Earlier, in response to Dr Maguire’s contention, which was reported in the Irish Times on Thursday, lawyers for Mr Birney and Mr McCaffrey said the arrests were to be challenged in court.
They said a judge would be asked to assess the lawfulness of their detention as part of an already listed High Court case into other aspects of the police operation.
Judicial review proceedings questioning the police basis for pursuing warrants for the arrest and search operation have already been initiated in Belfast High Court.
Solicitors Niall Murphy and John Finucane, who represent Mr Birney and Mr McCaffrey respectively, said the issue of whether a criminal report of theft had been made by the Ombudsman would now form part of the case.
“Confirmation that there is no criminal complaint of theft fundamentally undermines the entire integrity of the decision to pursue this flawed arrest strategy,” said Mr Murphy, prior to Mr Barton’s statement.
Mr Finucane added: “That PONI have confirmed they did not in fact make a statement of complaint for theft adds to the already deeply worrying nature of this arrest and the entire investigation.”

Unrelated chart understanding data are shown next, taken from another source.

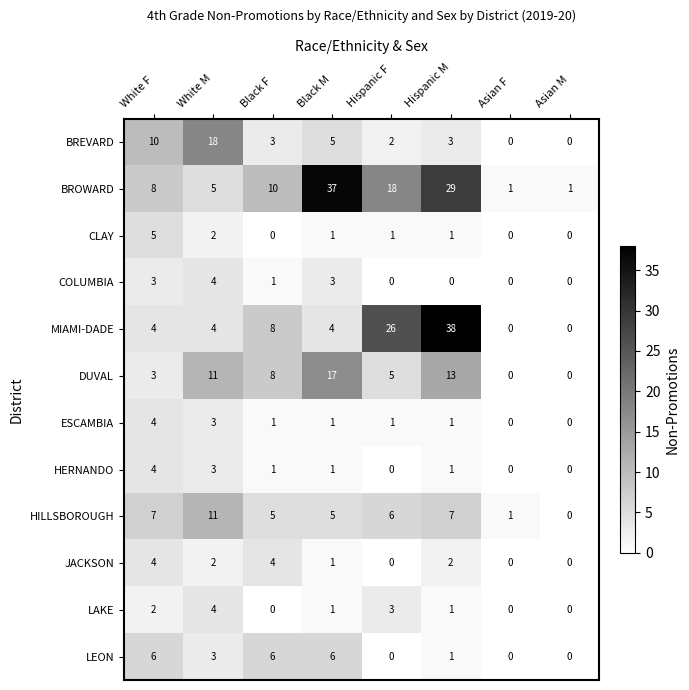

What is the greatest value displayed?

38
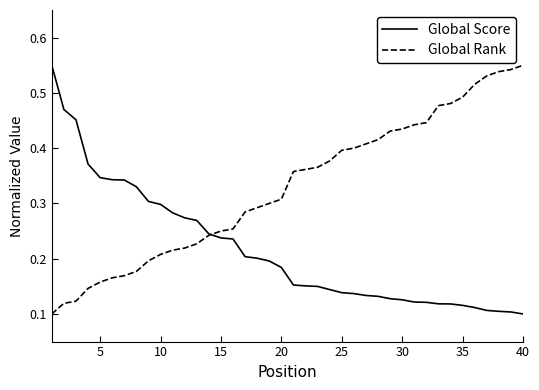

True or false: Global Score and Global Rank cross at least once.

True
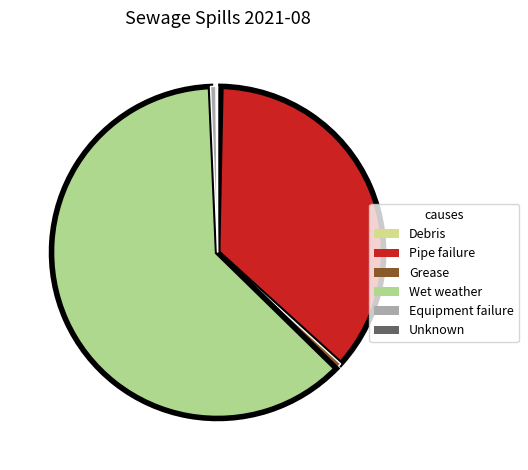

Does Unknown account for over 50% of the chart?

No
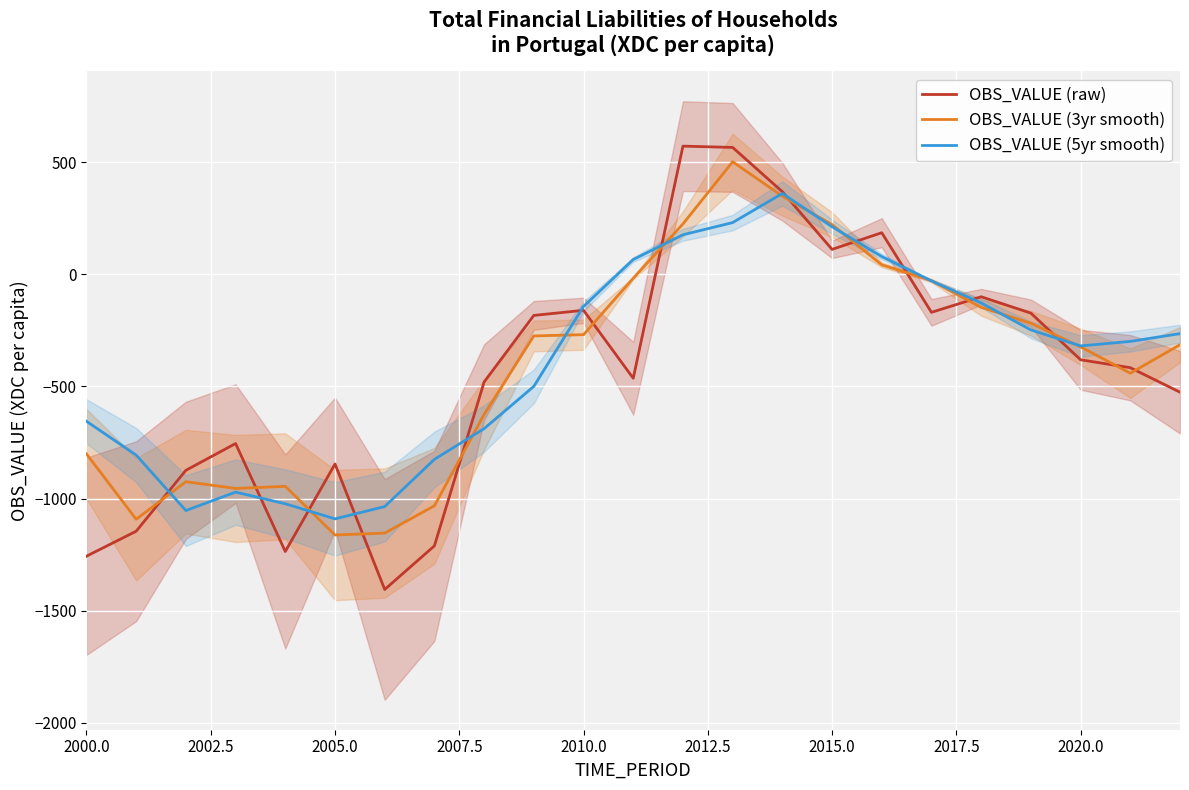

True or false: OBS_VALUE (raw) has a value of -113.8 at 2020.0.

False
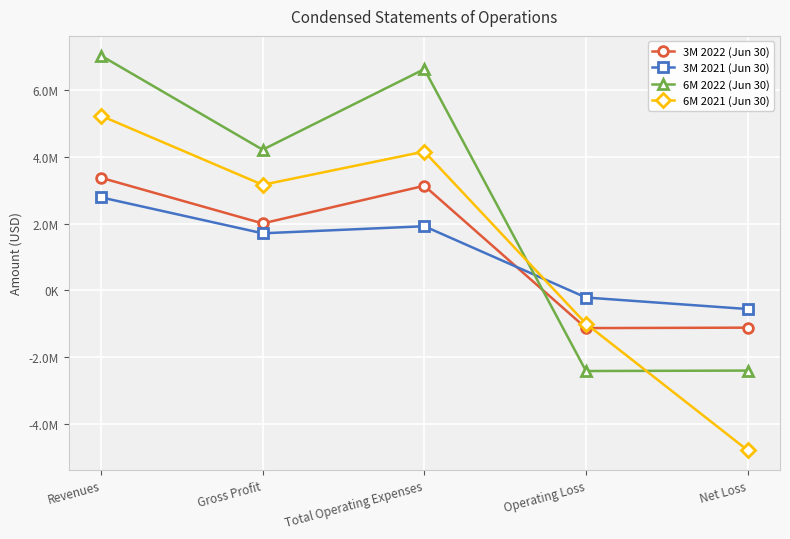

What is the approximate value of 3M 2022 (Jun 30) at Revenues, to the nearest 10?

3367690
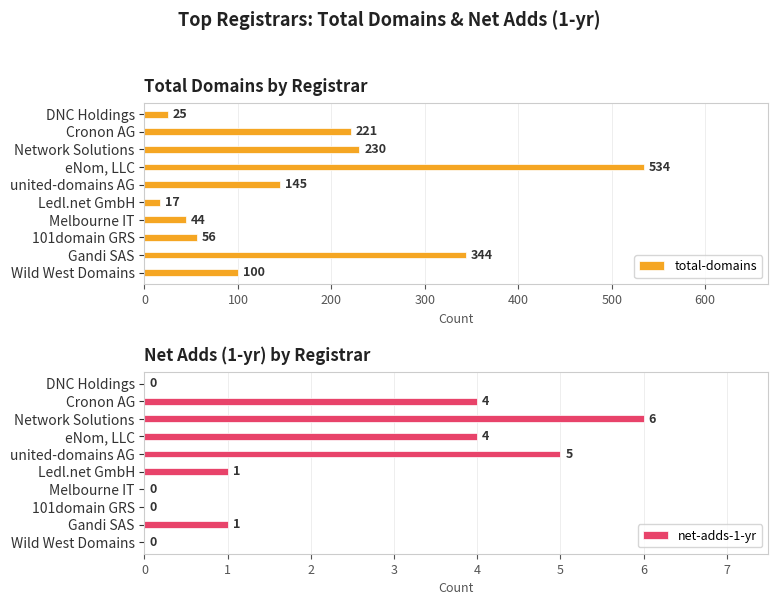

The value of total-domains at DNC Holdings is 25. True or false?

True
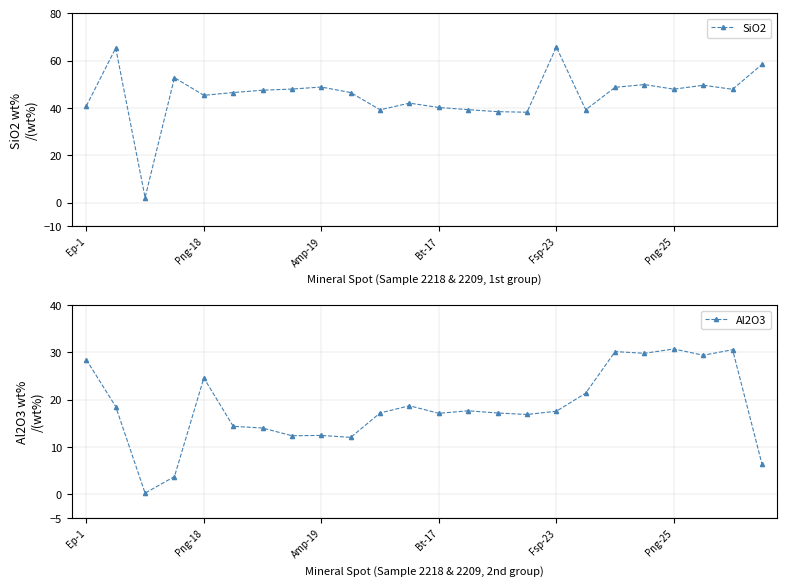

What is the minimum value for SiO2?

2.1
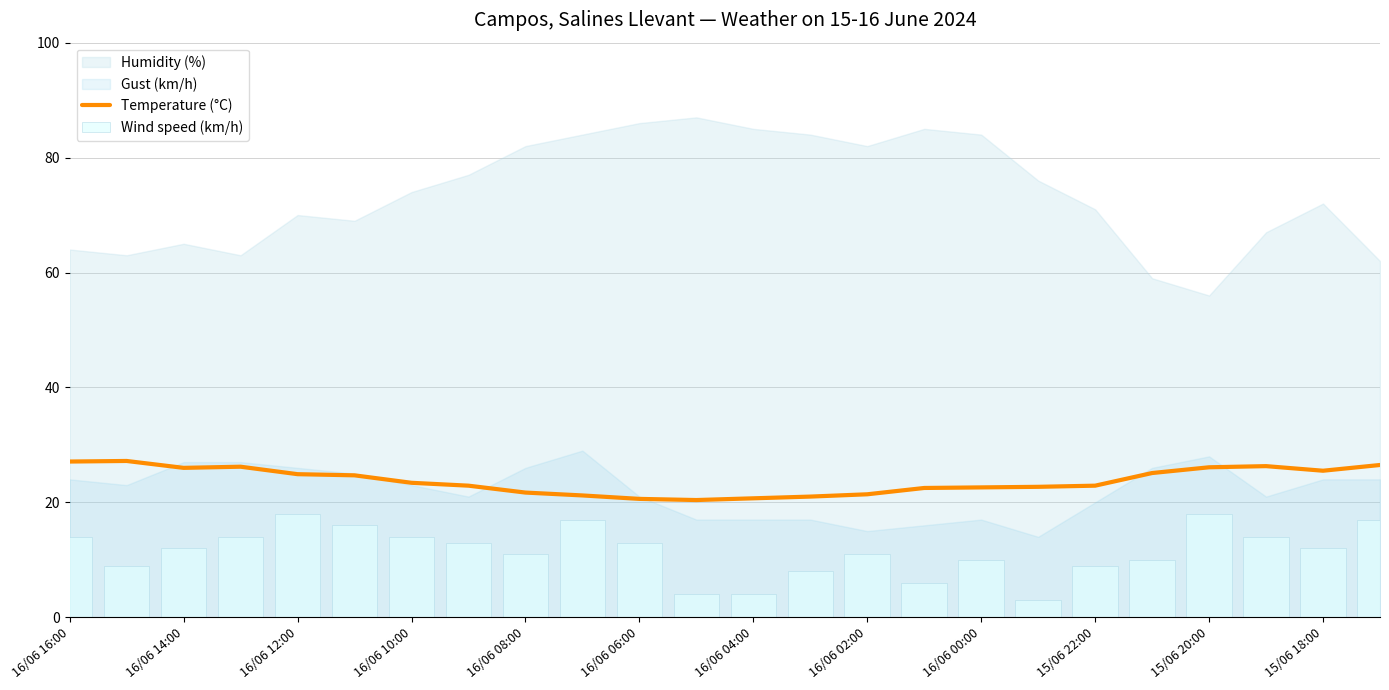

How many groups of bars are there?

24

In his comments, Mr Barton said: “Durham Constabulary understands and respects its obligations to the ongoing judicial review proceedings with which it will continue to fully comply.”
Mr Birney and Mr McCaffrey were questioned for 14 hours on how material held by the Ombudsman ended up in the reporters’ documentary on the notorious loyalist paramilitary atrocity.
They were released to return for further interviews later this month.
The six men murdered when Ulster Volunteer Force gunmen opened fire inside the Heights Bar in Loughinisland, Co Down, in June 1994 were football fans who had gathered to watch the Republic of Ireland play in the World Cup.
The 2017 documentary by Mr Birney, 51, and Mr McCaffrey, 48, broke new ground by publicly naming those it said were suspects.
With the No Stone Unturned film exploring persistent claims of security force collusion with the loyalist paramilitaries who committed the murders, PSNI chief constable George Hamilton called in an external force to probe the theft allegations, citing potential conflict of interest concerns.
In a press release issued after the early morning arrests on August 31 this year, Durham Constabulary said: “Officials from PONI reported the theft to PSNI, who in turn asked Durham Constabulary to conduct an independent investigation.”
The Ombudsman has challenged that assertion.
Dr Maguire did meet with police a day after first seeing the documentary, but his office claims that was to flag potential risks to the safety of those individuals who had been named, not to report a theft.
A statement from the Police Ombudsman’s Office said: “On October 4 2017, the day after we had a viewing of the documentary, we briefed PSNI that it had identified a number of individuals, who may now be at risk, and that it had shown extracts from what appeared to be a Police Ombudsman document, albeit in different format to our document. We did not make a complaint of theft.
“We understand that PSNI commissioned Durham Police to investigate the means by which the film’s production team secured access to the material, whether by theft or other unauthorised disclosure.”
The PSNI declined to comment on the issue, citing the fact legal proceedings were ongoing.